This story was updated on Feb. 28, 2012.
A proposed shift of Maryland teacher pension costs would require Montgomery County to fund $47 million during the first year, an expense that equates to cutting hundreds of county and teacher jobs, increasing class sizes the school system, a tuition hike at Montgomery College, or cuts to county services.
Representatives of Montgomery College, the Montgomery County Board of Education, United Food and Commercial Workers Local 1994/Municipal and County Government Employee Organization, the Montgomery County Education Association, Friends of the Library and others discussed Tuesday with the County Council the effects of Gov. Martin O’Malley’s proposed shift.
“The bottom line is this: we have before us yet another deficit,” said Gino Renne, president of MCGEO. “If we are burdened with this pension liability, it will exacerbate our already eroding menu of public services. Our members can’t handle it, the public can’t handle it and Montgomery County as a community cannot handle it.”
Montgomery County faces a shortfall for its fiscal 2013 operating budget of $135 million — the latest in a string of gaps the county has closed totaling more than $2 billion — and forecasts show the pension shift costing Montgomery $315 million over the first five years.
“If we now have to absorb another large burden from the state, there will be real damage to all our vital services — our schools, college, police, fire and rescue, safety net, libraries, parks, housing, transportation, recreation, and many others,” the council said in a statement last week.
As part of his proposed budget for the coming fiscal year, O’Malley (D) is seeking an arrangement in which the state and local jurisdictions each would pay half the cost of teachers’ pensions and Social Security, a move that would shift a net of $239 million onto local governments in the coming year. In fiscal 2011, the State Retirement and Pension System reported about 128,300 teachers in the retirement and pension system. The state pays 100 percent of teacher pension costs, which have doubled in the past five years to about $1 billion.
Should the shift reach the Montgomery County Public Schools budget, it could mean cutting as many as 600 teacher positions or classroom services, said Board of Education President Shirley Brandman.
It could also force the school district to increase class sizes, which have already jumped in the last three years, by about three students per classroom, said Tom Israel, executive director of the teachers’ union.
While frequently referred to as teacher pensions, Stephen B. Farber, council staff director, noted that Montgomery College staff and county library employees are also part of the proposal.

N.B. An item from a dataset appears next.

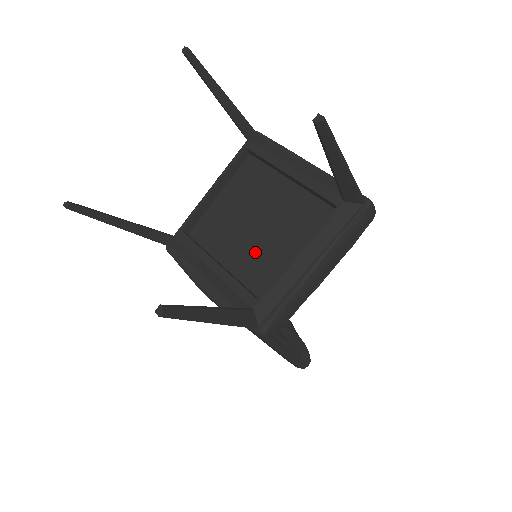
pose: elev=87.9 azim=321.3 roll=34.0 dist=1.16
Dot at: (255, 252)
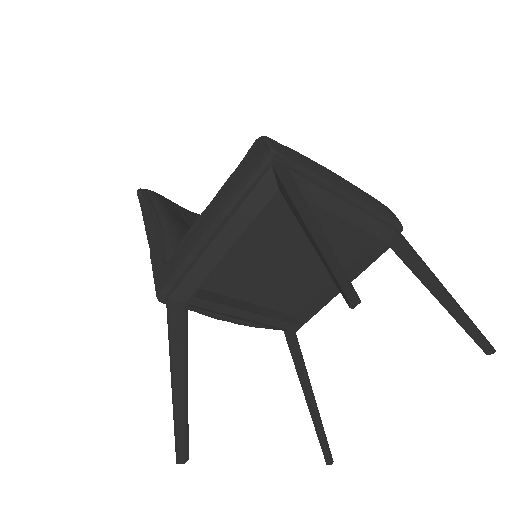
Dot at: (283, 284)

Of the shift’s estimated first-year impact, Montgomery College would take a $2.3 million hit, said college President DeRionne Pollard.
Should pension costs shift, it would also cost the college about $1 million in state aid, for a net loss of more than $3 million, she said. To account for that, Montgomery College would have to raise its tuition rate by $4 per credit hour, she said.

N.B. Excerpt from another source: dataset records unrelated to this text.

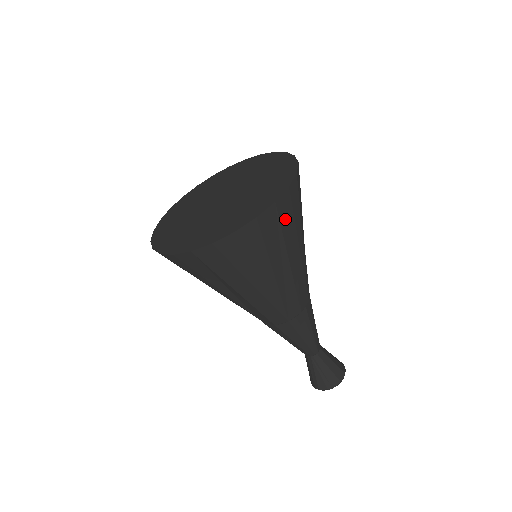
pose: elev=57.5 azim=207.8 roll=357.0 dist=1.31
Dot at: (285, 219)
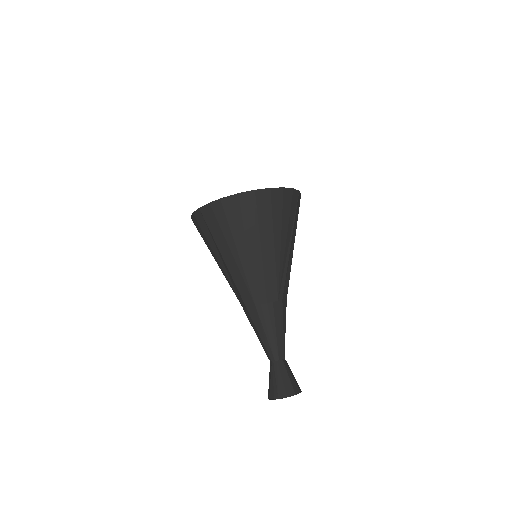
Dot at: (263, 209)
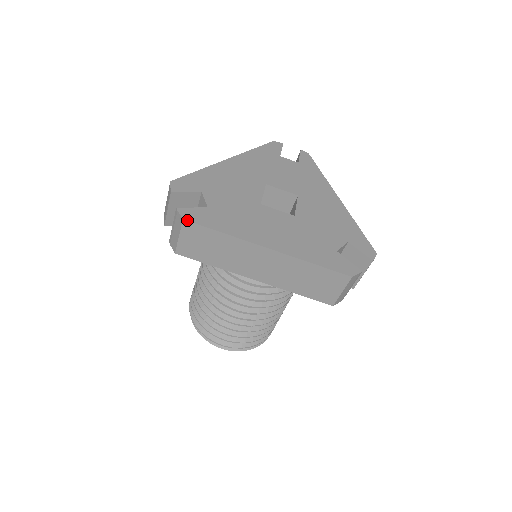
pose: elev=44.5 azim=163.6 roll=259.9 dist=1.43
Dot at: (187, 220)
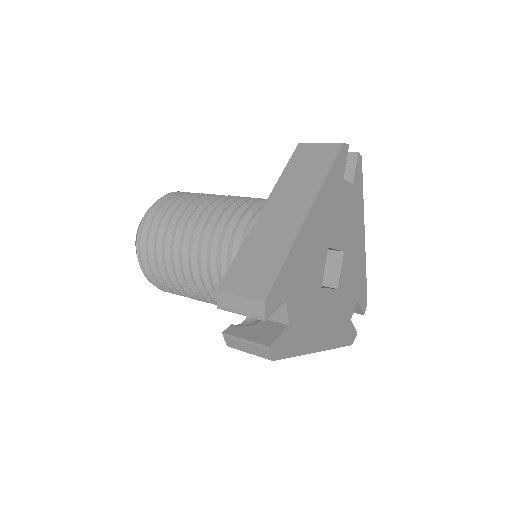
Dot at: occluded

No longer funded by the state at 100 percent, the pension program has raised eyebrows recently for underperformance, Israel said.
“I think the message is: fix it, don’t shift it,” he said.
Jargon words like “shift, share and split” reminded Arva Jackson, a health and children’s services advocate, of dancing. Over time the state has looked to Montgomery to fill the gaps of its budgetary incompetence.
“I call that the ‘Renegging reggae,’” she said, adding she’d like the county to declare: “We will not dance.”